Em dezembro, durante um novo atendimento, a jovem foi questionada sobre a mudança no nome da mãe e teve que explicar, diante de terceiros, que era adotada. A União negou exposição pública e afirmou que os procedimentos ocorreram de forma discreta e impessoal.
Justiça reconheceu violação do sigilo
A sentença foi proferida pelo juiz Andrei Gustavo Paulmichl, da 1ª Vara Federal de Lajeado. O magistrado considerou que a exigência violou o sigilo garantido por lei à adoção e destacou que a Polícia Federal possui sistemas internos capazes de verificar o motivo de alterações cadastrais.

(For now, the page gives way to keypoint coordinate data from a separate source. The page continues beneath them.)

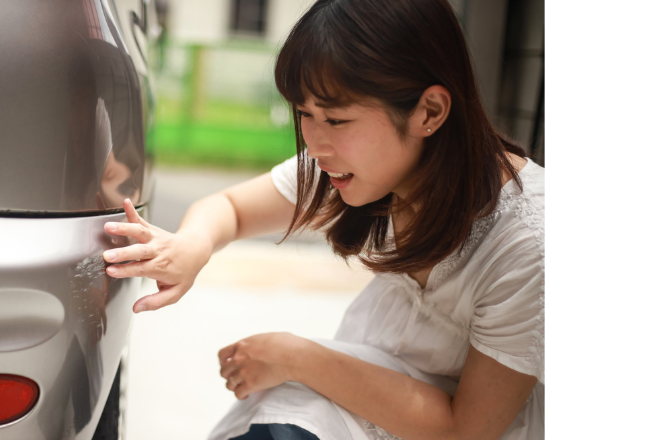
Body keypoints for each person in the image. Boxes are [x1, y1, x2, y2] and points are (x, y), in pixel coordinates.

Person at [101, 0, 545, 438]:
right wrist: (191, 246)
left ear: (428, 112)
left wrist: (295, 357)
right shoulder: (360, 166)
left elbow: (466, 430)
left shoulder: (527, 240)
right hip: (361, 396)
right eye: (304, 114)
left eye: (335, 119)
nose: (314, 145)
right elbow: (231, 210)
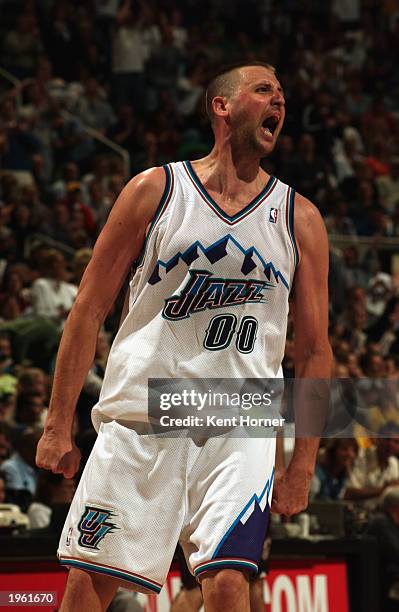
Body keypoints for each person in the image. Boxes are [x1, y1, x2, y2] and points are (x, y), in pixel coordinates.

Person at [36, 62, 332, 612]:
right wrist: (57, 423)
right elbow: (87, 310)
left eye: (283, 95)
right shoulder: (156, 189)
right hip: (145, 412)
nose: (279, 102)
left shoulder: (300, 218)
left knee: (226, 582)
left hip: (240, 420)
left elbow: (316, 351)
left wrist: (302, 465)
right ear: (222, 106)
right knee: (89, 586)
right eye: (264, 90)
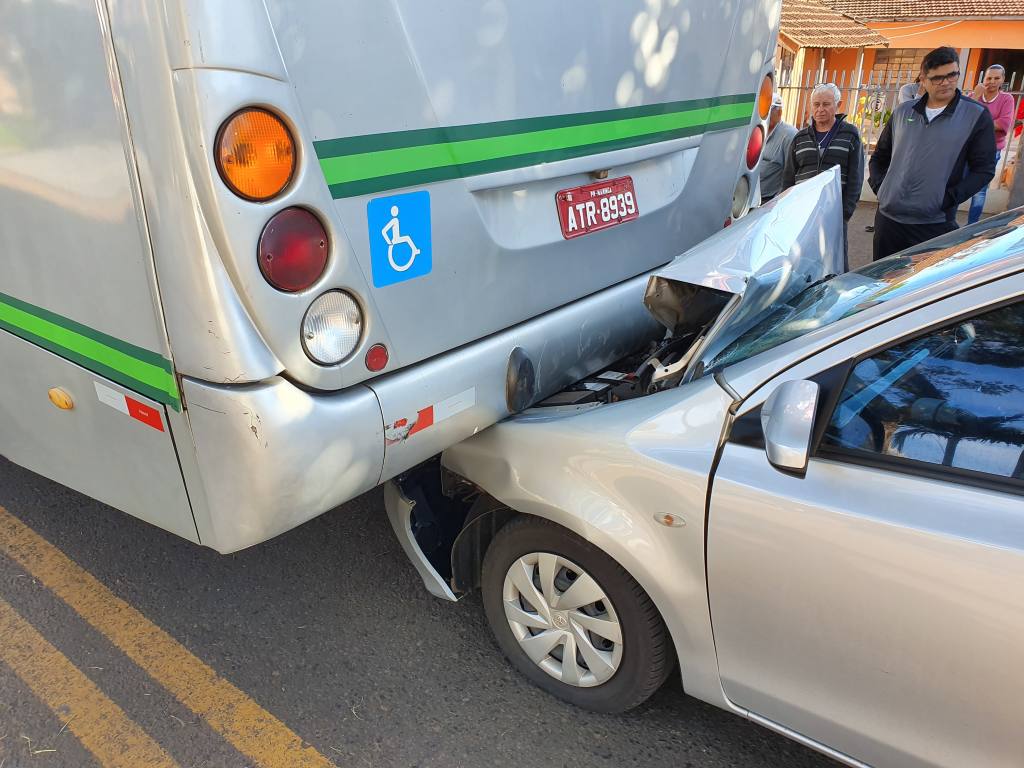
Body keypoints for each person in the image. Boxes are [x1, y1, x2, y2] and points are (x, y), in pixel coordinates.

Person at [869, 46, 996, 261]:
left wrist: (946, 199)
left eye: (952, 75)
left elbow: (984, 169)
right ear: (923, 80)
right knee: (881, 287)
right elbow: (880, 155)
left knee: (923, 291)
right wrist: (881, 188)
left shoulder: (976, 115)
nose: (946, 82)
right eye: (937, 78)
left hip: (933, 224)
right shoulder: (903, 112)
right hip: (888, 221)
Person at [783, 82, 863, 269]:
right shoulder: (800, 138)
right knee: (800, 263)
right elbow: (788, 177)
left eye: (826, 104)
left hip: (834, 214)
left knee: (833, 264)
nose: (820, 109)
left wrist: (845, 213)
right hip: (802, 215)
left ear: (838, 105)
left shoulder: (850, 134)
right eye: (816, 104)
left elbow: (855, 177)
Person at [967, 65, 1015, 224]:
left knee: (979, 191)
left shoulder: (1006, 99)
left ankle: (971, 226)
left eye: (996, 78)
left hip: (990, 150)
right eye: (989, 78)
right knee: (955, 183)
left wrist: (976, 122)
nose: (992, 82)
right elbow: (963, 118)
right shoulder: (974, 96)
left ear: (1002, 80)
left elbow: (1004, 124)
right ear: (983, 79)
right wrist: (975, 96)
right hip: (968, 150)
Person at [757, 93, 797, 203]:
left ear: (779, 112)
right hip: (749, 197)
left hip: (769, 201)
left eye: (767, 110)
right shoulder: (756, 130)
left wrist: (777, 201)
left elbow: (792, 173)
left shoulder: (789, 135)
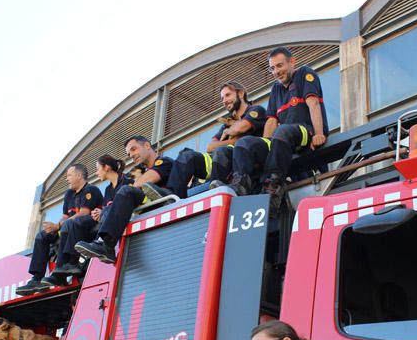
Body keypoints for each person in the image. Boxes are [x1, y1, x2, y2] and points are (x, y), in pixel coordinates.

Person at [142, 81, 267, 200]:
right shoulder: (225, 124)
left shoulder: (256, 110)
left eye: (228, 95)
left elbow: (240, 127)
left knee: (221, 151)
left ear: (240, 93)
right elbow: (210, 147)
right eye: (222, 98)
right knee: (186, 155)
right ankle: (173, 196)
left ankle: (219, 191)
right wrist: (233, 138)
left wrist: (230, 131)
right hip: (220, 161)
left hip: (242, 163)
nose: (224, 100)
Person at [246, 47, 329, 212]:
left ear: (292, 62)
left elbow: (313, 104)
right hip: (287, 141)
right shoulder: (276, 89)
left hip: (307, 133)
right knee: (247, 143)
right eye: (272, 68)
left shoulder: (305, 73)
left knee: (282, 130)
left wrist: (319, 134)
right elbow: (270, 122)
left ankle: (273, 187)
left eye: (279, 65)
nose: (276, 71)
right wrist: (265, 147)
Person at [76, 136, 174, 264]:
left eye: (134, 149)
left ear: (147, 146)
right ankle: (103, 247)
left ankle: (105, 245)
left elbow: (138, 184)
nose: (131, 155)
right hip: (144, 211)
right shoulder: (139, 170)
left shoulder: (164, 161)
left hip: (165, 205)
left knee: (125, 191)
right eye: (129, 154)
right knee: (114, 203)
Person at [17, 163, 103, 295]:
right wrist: (54, 227)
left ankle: (65, 267)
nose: (66, 179)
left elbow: (84, 213)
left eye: (69, 175)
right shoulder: (69, 194)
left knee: (69, 224)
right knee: (42, 235)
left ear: (79, 175)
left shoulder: (91, 190)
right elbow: (64, 217)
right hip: (68, 229)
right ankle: (36, 279)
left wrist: (59, 226)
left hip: (88, 230)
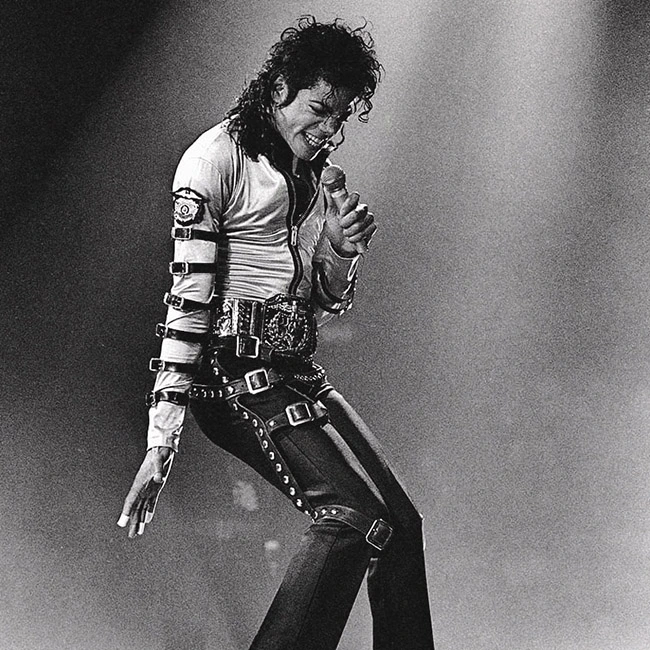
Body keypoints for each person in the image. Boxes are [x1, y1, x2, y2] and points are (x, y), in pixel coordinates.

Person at [118, 16, 435, 650]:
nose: (330, 131)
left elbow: (318, 302)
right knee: (351, 516)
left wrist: (339, 250)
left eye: (341, 118)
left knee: (400, 525)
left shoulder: (312, 173)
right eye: (320, 110)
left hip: (294, 371)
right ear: (280, 88)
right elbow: (186, 306)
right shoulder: (213, 161)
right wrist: (162, 440)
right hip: (232, 379)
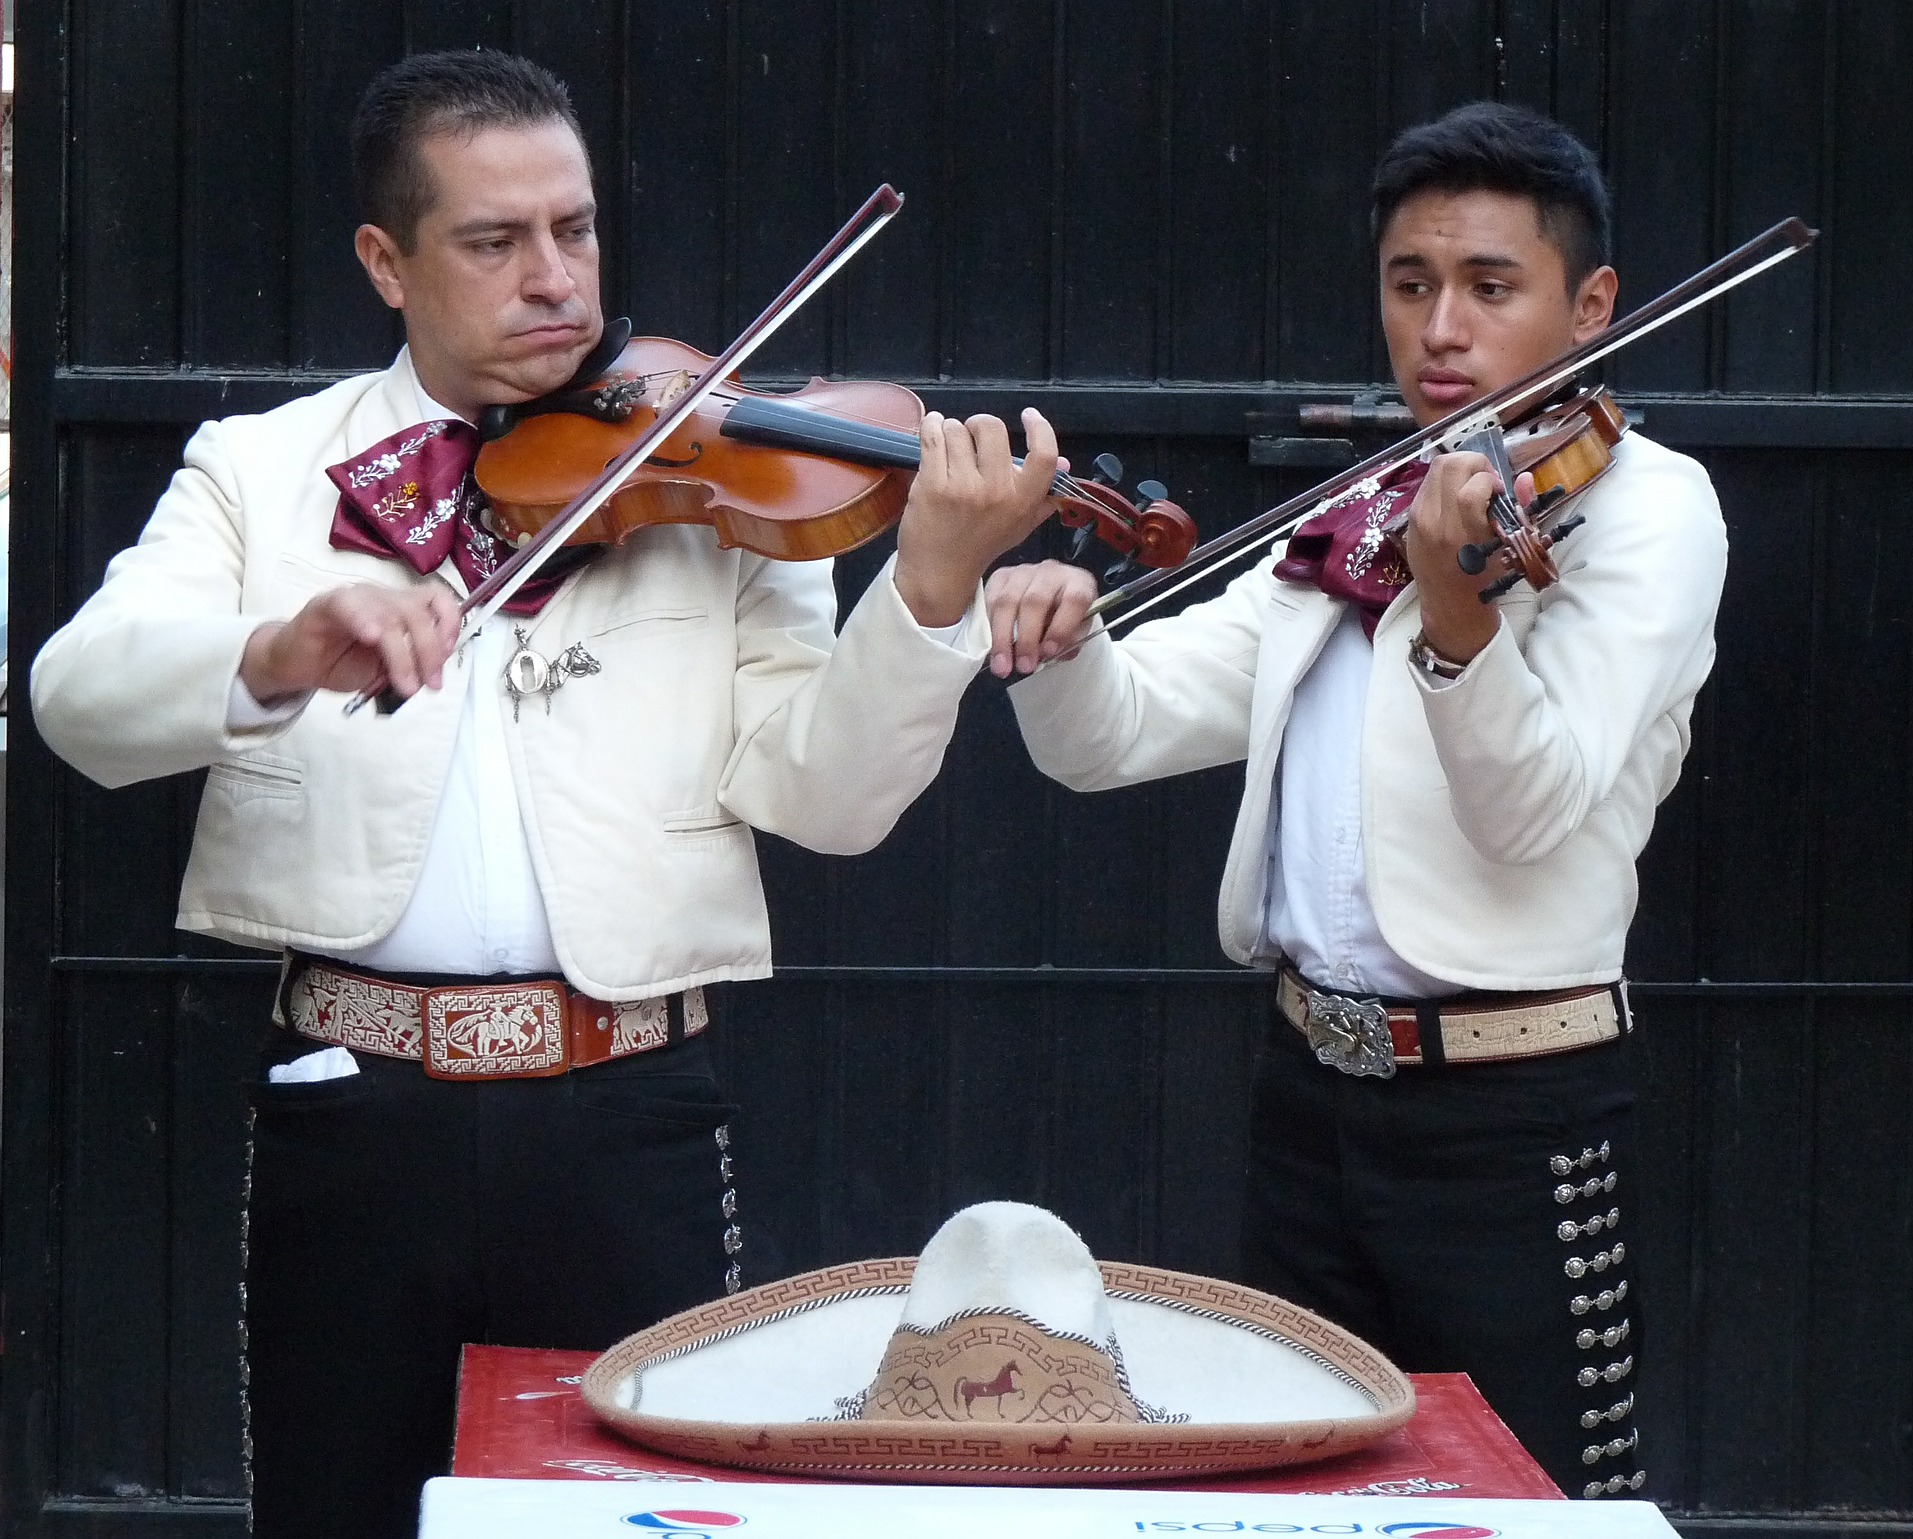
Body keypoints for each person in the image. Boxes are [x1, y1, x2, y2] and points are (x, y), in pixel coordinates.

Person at [31, 49, 1064, 1539]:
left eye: (574, 232)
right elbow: (80, 699)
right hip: (354, 1107)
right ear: (388, 262)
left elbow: (832, 804)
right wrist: (275, 648)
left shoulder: (726, 483)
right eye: (495, 243)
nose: (555, 282)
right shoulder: (262, 471)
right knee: (339, 1508)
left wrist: (932, 591)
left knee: (640, 1515)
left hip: (630, 1106)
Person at [987, 101, 1726, 1497]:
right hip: (1306, 1099)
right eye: (1410, 285)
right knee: (1294, 1495)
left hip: (1512, 1118)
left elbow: (1531, 808)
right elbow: (1113, 737)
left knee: (1530, 1508)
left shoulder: (1649, 509)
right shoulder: (1363, 514)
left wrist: (1458, 615)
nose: (1441, 329)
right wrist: (1052, 636)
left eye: (1490, 288)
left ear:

Diante disso, a União foi condenada a pagar R$ 12 mil por danos morais. Já o pedido de R$ 87,53 por despesas com combustível, pedágios e perda de um dia de trabalho foi rejeitado por falta de comprovação documental.
Constrangimento ultrapassou mero aborrecimento
Para o juiz, a situação ultrapassou um simples aborrecimento e configurou violação aos direitos da personalidade da jovem. A decisão também considerou o tempo que ela precisou gastar para retornar ao órgão e resolver o problema.
O magistrado aplicou a Teoria do Desvio Produtivo por entender que a jovem desperdiçou tempo útil para solucionar um entrave criado pela própria Administração. A decisão ainda pode ser contestada na Turma Recursal.